Print the first line of the material below and each line after it, exactly as written, ending with the line that contains "Document page, 1500x1125 pixels.".

========================

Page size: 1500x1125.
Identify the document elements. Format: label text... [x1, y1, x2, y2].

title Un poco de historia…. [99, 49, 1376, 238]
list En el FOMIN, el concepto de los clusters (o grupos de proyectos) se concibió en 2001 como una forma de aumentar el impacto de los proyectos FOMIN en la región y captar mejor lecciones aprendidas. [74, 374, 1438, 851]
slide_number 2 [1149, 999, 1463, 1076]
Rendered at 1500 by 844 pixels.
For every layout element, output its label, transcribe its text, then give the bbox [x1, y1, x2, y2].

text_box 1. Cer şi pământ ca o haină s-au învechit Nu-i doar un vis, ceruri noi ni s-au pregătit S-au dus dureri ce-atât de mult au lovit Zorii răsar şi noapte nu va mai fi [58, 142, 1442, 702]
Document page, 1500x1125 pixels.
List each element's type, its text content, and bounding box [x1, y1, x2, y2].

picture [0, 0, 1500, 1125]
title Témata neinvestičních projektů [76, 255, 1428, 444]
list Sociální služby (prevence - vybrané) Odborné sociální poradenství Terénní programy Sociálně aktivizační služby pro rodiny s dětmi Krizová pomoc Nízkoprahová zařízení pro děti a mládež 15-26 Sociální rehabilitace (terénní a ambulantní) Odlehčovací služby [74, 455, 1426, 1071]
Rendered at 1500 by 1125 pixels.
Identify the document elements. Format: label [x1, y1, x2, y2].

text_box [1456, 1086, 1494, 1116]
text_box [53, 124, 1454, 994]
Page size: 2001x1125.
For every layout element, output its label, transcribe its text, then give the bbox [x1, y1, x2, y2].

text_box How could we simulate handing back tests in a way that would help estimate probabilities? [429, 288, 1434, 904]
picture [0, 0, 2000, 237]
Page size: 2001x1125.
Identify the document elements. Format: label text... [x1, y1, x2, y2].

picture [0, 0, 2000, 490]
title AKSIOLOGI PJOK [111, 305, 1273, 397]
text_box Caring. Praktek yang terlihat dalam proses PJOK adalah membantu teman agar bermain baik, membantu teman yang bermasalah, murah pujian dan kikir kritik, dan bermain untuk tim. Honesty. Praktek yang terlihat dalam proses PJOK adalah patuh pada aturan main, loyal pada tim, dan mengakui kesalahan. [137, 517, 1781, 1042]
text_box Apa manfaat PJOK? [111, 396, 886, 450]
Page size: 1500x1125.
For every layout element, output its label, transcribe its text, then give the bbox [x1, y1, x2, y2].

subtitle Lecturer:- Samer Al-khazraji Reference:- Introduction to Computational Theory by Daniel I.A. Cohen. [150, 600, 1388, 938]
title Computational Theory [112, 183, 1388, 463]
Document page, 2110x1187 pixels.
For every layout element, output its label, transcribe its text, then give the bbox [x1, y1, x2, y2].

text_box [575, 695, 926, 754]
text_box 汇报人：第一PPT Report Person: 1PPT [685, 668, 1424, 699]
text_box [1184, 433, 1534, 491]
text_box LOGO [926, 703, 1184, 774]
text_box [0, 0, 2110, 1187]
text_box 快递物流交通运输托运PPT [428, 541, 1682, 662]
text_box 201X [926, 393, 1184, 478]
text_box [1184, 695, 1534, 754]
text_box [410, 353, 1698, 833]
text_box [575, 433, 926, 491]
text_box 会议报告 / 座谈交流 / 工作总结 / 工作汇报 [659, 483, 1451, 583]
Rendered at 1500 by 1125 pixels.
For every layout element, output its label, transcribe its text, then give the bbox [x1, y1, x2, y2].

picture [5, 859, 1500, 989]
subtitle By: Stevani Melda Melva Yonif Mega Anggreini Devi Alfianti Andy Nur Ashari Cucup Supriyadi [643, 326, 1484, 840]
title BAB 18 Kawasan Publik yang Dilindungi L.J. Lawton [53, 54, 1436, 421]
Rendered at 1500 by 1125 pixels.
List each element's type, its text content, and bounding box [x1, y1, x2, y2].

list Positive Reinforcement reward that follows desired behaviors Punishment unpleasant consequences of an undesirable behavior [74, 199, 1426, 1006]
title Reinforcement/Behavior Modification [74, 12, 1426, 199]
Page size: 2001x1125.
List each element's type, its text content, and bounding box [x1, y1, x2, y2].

========================

TASK RESULT:
Page size: 1500x1125.
Identify the document elements. Format: label text... [x1, y1, x2, y2].

title Un poco de historia…. [99, 49, 1376, 238]
list En el FOMIN, el concepto de los clusters (o grupos de proyectos) se concibió en 2001 como una forma de aumentar el impacto de los proyectos FOMIN en la región y captar mejor lecciones aprendidas. [74, 374, 1438, 851]
slide_number 2 [1149, 999, 1463, 1076]
Rendered at 1500 by 844 pixels.
For every layout element, output its label, transcribe its text, then give the bbox [x1, y1, x2, y2].

text_box 1. Cer şi pământ ca o haină s-au învechit Nu-i doar un vis, ceruri noi ni s-au pregătit S-au dus dureri ce-atât de mult au lovit Zorii răsar şi noapte nu va mai fi [58, 142, 1442, 702]
Document page, 1500x1125 pixels.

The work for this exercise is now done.